Fixed window rate limiting flaw: A user could send 4 requests at the end of Window 1 and 4 more at the beginning of Window 2, resulting in 8 requests in a short time span.

Sliding Window Counter Algorithm

The sliding window counter algorithm improves upon the fixed window approach by creating a rolling window that smoothly transitions between time periods, preventing traffic spikes at window boundaries.

Sliding window combines counts from the current and previous windows with appropriate weighting

The algorithm works as follows:

Track request counts in discrete time windows (e.g., per minute)
Calculate a weighted sum of the current window and previous window
The weight for the previous window is based on how much of the rolling window overlaps with it
Formula: current_window_count + previous_window_count * overlap_percentage

Sliding Window Demo

Try the sliding window counter algorithm which allows 5 requests per minute with a smooth rolling window.

API Responses

Responses will appear here...

Sliding Window Rate Limit Status

Current window count: 0

Previous window count: 0

Position in window: 20.0%

Weighted count: 0.0 / 5

Rate limit status: 5.0 requests remaining. Resets in 48 seconds.
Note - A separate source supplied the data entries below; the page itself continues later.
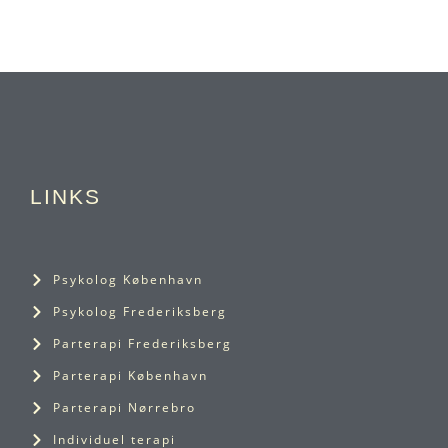
LINKS
Psykolog København
Psykolog Frederiksberg
Parterapi Frederiksberg
Parterapi København
Parterapi Nørrebro
Individuel terapi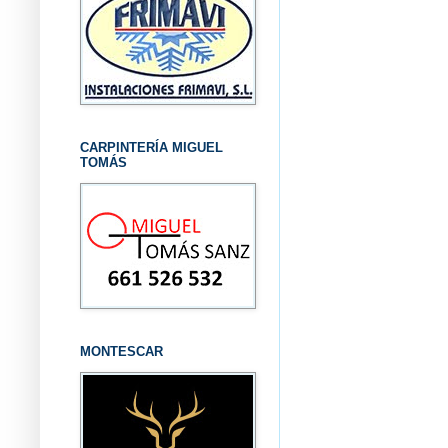
CARPINTERÍA MIGUEL
TOMÁS
MONTESCAR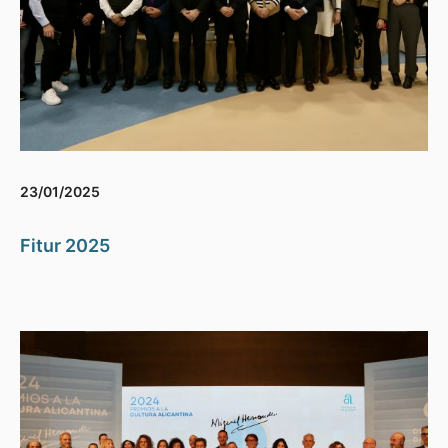
23/01/2025
Fitur 2025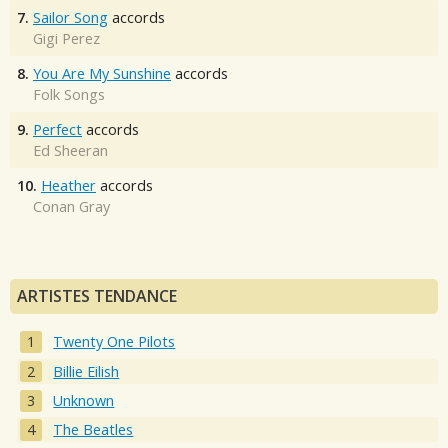
7.
Sailor Song
accords
Gigi Perez
8.
You Are My Sunshine
accords
Folk Songs
9.
Perfect
accords
Ed Sheeran
10.
Heather
accords
Conan Gray
ARTISTES TENDANCE
Twenty One Pilots
Billie Eilish
Unknown
The Beatles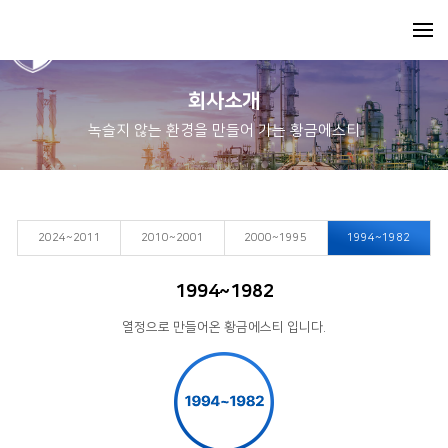
회사소개
녹슬지 않는 환경을 만들어 가는 황금에스티
2024~2011
2010~2001
2000~1995
1994~1982
1994~1982
열정으로 만들어온 황금에스티 입니다.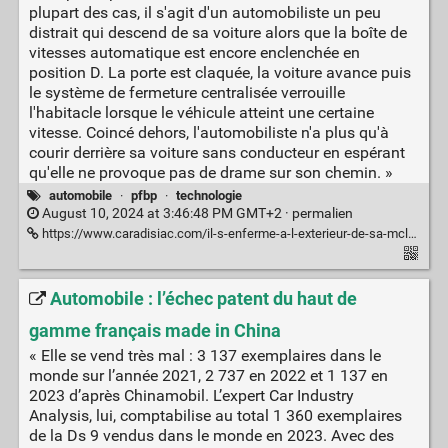
plupart des cas, il s'agit d'un automobiliste un peu
distrait qui descend de sa voiture alors que la boîte de
vitesses automatique est encore enclenchée en
position D. La porte est claquée, la voiture avance puis
le système de fermeture centralisée verrouille
l'habitacle lorsque le véhicule atteint une certaine
vitesse. Coincé dehors, l'automobiliste n'a plus qu'à
courir derrière sa voiture sans conducteur en espérant
qu'elle ne provoque pas de drame sur son chemin. »
automobile
·
pfbp
·
technologie
August 10, 2024 at 3:46:48 PM GMT+2 ·
permalien
https://www.caradisiac.com/il-s-enferme-a-l-exterieur-de-sa-mclaren-qui-avance-seule-210312.htm
Automobile : l’échec patent du haut de
gamme français made in China
« Elle se vend très mal : 3 137 exemplaires dans le
monde sur l’année 2021, 2 737 en 2022 et 1 137 en
2023 d’après Chinamobil. L’expert Car Industry
Analysis, lui, comptabilise au total 1 360 exemplaires
de la Ds 9 vendus dans le monde en 2023. Avec des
Current sliding window visualization

Formula: current_count + previous_count × (1 - position) = 0 + 0 × 0.8 = 0.0

Cache key: rate-limit:sliding-window:rate_limiting:1752912120:softwere.xyz

Expires at: 08:03:00 (48 seconds from now)

Key Takeaways

Protection Against Abuse: Rate limiting protects APIs from abuse, denial-of-service attacks, and excessive usage that could impact system performance.
Native Rails 8 Support: Rails 8 offers a built-in DSL for implementing rate limiting with a simple rate_limit method that can be configured based on various parameters.
Fixed Window Limitations: The simple fixed window approach can lead to request spikes at window boundaries, potentially allowing double the intended rate for short periods.
Sliding Window Improvement: The sliding window counter algorithm provides a more even distribution of requests by smoothly transitioning between time periods, preventing traffic spikes.
Implementation Choices: The choice of rate limiting algorithm depends on your application's needs - fixed window is simpler to implement, while sliding window provides more consistent traffic control.